### WORK TO COMPLETE
Reproduce every one of the following entries line for line, changing no character.

### LISTED RECORDS
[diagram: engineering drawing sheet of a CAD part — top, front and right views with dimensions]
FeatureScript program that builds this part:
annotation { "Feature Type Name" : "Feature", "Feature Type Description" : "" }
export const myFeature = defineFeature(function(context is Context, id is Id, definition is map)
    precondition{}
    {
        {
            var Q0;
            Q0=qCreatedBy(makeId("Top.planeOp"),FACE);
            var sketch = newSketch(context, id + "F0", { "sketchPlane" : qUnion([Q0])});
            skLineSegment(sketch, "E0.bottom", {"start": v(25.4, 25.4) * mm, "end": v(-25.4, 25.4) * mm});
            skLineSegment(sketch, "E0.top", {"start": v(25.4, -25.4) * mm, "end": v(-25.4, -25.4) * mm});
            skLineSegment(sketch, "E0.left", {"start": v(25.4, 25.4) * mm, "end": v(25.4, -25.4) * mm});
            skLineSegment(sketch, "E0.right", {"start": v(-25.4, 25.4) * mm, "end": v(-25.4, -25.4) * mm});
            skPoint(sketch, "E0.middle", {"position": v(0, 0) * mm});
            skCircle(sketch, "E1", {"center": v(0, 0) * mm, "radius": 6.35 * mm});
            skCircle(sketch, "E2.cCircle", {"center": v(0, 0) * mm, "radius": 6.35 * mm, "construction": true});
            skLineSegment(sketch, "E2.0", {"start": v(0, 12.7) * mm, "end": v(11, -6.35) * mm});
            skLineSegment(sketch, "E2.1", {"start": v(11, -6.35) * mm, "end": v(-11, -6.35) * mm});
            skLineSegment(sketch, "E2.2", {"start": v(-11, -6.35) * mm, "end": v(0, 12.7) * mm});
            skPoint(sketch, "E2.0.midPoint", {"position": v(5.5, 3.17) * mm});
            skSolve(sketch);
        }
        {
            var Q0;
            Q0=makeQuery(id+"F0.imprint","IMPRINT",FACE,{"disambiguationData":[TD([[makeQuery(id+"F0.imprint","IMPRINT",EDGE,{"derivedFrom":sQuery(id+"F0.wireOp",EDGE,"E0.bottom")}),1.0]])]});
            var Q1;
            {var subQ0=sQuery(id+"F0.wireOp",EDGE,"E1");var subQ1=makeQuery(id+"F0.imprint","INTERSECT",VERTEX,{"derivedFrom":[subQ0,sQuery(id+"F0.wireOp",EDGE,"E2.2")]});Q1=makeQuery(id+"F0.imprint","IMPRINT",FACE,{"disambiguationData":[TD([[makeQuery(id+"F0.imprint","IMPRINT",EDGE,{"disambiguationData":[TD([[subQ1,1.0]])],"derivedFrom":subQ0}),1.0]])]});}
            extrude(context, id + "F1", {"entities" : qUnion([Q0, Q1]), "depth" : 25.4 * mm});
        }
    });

### THE COMPLETED TASK
[diagram: engineering drawing sheet of a CAD part — top, front and right views with dimensions]
FeatureScript program that builds this part:
annotation { "Feature Type Name" : "Feature", "Feature Type Description" : "" }
export const myFeature = defineFeature(function(context is Context, id is Id, definition is map)
    precondition{}
    {
        {
            var Q0;
            Q0=qCreatedBy(makeId("Top.planeOp"),FACE);
            var sketch = newSketch(context, id + "F0", { "sketchPlane" : qUnion([Q0])});
            skLineSegment(sketch, "E0.bottom", {"start": v(25.4, 25.4) * mm, "end": v(-25.4, 25.4) * mm});
            skLineSegment(sketch, "E0.top", {"start": v(25.4, -25.4) * mm, "end": v(-25.4, -25.4) * mm});
            skLineSegment(sketch, "E0.left", {"start": v(25.4, 25.4) * mm, "end": v(25.4, -25.4) * mm});
            skLineSegment(sketch, "E0.right", {"start": v(-25.4, 25.4) * mm, "end": v(-25.4, -25.4) * mm});
            skPoint(sketch, "E0.middle", {"position": v(0, 0) * mm});
            skCircle(sketch, "E1", {"center": v(0, 0) * mm, "radius": 6.35 * mm});
            skCircle(sketch, "E2.cCircle", {"center": v(0, 0) * mm, "radius": 6.35 * mm, "construction": true});
            skLineSegment(sketch, "E2.0", {"start": v(0, 12.7) * mm, "end": v(11, -6.35) * mm});
            skLineSegment(sketch, "E2.1", {"start": v(11, -6.35) * mm, "end": v(-11, -6.35) * mm});
            skLineSegment(sketch, "E2.2", {"start": v(-11, -6.35) * mm, "end": v(0, 12.7) * mm});
            skPoint(sketch, "E2.0.midPoint", {"position": v(5.5, 3.17) * mm});
            skSolve(sketch);
        }
        {
            var Q0;
            Q0=makeQuery(id+"F0.imprint","IMPRINT",FACE,{"disambiguationData":[TD([[makeQuery(id+"F0.imprint","IMPRINT",EDGE,{"derivedFrom":sQuery(id+"F0.wireOp",EDGE,"E0.bottom")}),1.0]])]});
            var Q1;
            {var subQ0=sQuery(id+"F0.wireOp",EDGE,"E1");var subQ1=makeQuery(id+"F0.imprint","INTERSECT",VERTEX,{"derivedFrom":[subQ0,sQuery(id+"F0.wireOp",EDGE,"E2.2")]});Q1=makeQuery(id+"F0.imprint","IMPRINT",FACE,{"disambiguationData":[TD([[makeQuery(id+"F0.imprint","IMPRINT",EDGE,{"disambiguationData":[TD([[subQ1,1.0]])],"derivedFrom":subQ0}),1.0]])]});}
            extrude(context, id + "F1", {"entities" : qUnion([Q0, Q1]), "depth" : 25.4 * mm});
        }
    });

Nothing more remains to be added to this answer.